Three shots at a neoliberal future 

#1: A theory of economic development 

Give us a road, they said. We’ve had enough
of cobbles, zigzagged hillsides, paths stepped perfectly for mules. 

 Give us a bypass, they protested. We’re sick
of inching traffic, diesel fumes, the tinnitus of crowds. 

 Give us a motorway. Give us clear lines
 of vision, speedy exits, no overhanging crags, light-blocking trees. 

Three wishes. All came true. Now the whole world
 drains south: a sump for livelihood, family, speech. 

#2: On the capital value of bees  

There are fewer of them now, so we must appreciate their value.

The fewer there are, the more their value will appreciate.

We all value appreciation, but only when it’s for the few.

We few who still have values go unappreciated.
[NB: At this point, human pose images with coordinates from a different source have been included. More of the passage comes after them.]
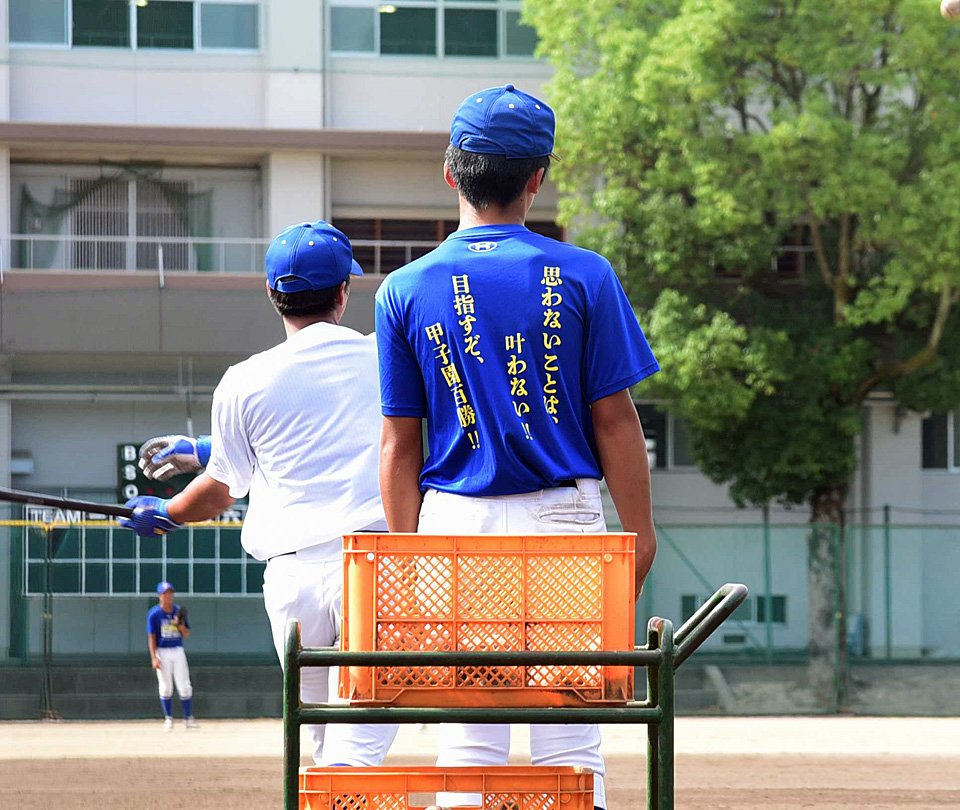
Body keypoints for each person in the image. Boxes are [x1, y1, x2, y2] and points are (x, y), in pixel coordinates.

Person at [374, 84, 659, 809]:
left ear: (450, 173)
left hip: (454, 528)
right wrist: (641, 531)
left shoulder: (403, 289)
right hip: (564, 525)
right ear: (539, 177)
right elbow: (616, 422)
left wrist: (408, 559)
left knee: (469, 734)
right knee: (572, 733)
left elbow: (398, 445)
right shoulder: (585, 274)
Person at [121, 220, 398, 766]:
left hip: (293, 579)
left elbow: (223, 490)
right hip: (374, 567)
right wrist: (204, 452)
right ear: (344, 291)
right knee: (362, 733)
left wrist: (169, 511)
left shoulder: (243, 380)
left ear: (273, 296)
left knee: (315, 740)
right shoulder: (384, 356)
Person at [147, 580, 198, 731]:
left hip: (177, 649)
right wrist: (154, 657)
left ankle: (188, 718)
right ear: (159, 596)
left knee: (184, 685)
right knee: (165, 686)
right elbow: (151, 636)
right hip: (162, 650)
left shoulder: (178, 611)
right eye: (165, 594)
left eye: (170, 593)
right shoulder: (154, 614)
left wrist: (179, 624)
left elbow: (187, 634)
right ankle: (168, 718)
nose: (168, 596)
There is a common swarm. To hold ourselves aloof is honeyless. 

#3: Building for birds

In God’s house they raise their young,
the psalmist says; I’ve seen their mud-round
hideaways in castles, cottages, lean-to sheds
and garages. Now we build differently.

Glass towers bat swallows back.
There’s nowhere moss can stick,
no shady eaves. Instead, perched
at the top, are birds of prey. 

These poems first appeared in New Boots and Pantisocracies, 28 October 2016

Blood moon

 

Between Orion and the Plough
a blink of wing-lights. We
watch our shadow tip
across the moon. In valleys
unwanted light puddles, spreads.
On Stanage Edge the breeze
is fluid as family, the glittered sky
brittle as dried teasels.
Air traffic control is humming,
sketching new constellations.
We forget the names of stars.

• This poem first appeared in The Open Mouse

My name

After vespers I sneak into church
to pin advertisements to notice boards.
I gaffer-tape them to lamp posts,
stick them onto office windows: Lost – 

please give this name a home. It coat-tails me,
makes puppy eyes when I’m in conversation,
asks to play fetch, wags its tail at strangers;
snarls at me at night, growling for meat.

On the phone its form will twist and spin
muddling vowels and consonants.
It wriggles free of unsuspecting tongues
but always turns to call me to account.

It’s squatted in my home for decades,
leaping out on me when late from work;
hangs around the kitchen when I cook. It even
lurks inside my bed, elbows my sleep.

Sometimes it sits as a therapist might,
showing me pictures: she in a floral sundress,
smiling at no-one, he clutching the railings
of a bridge – as if that were explanation.

I’ve come to learn it only wants my company,
though it has a way of hovering uninvited
and can’t be trusted with the whisky.
Only yesterday I swore it was a burglar.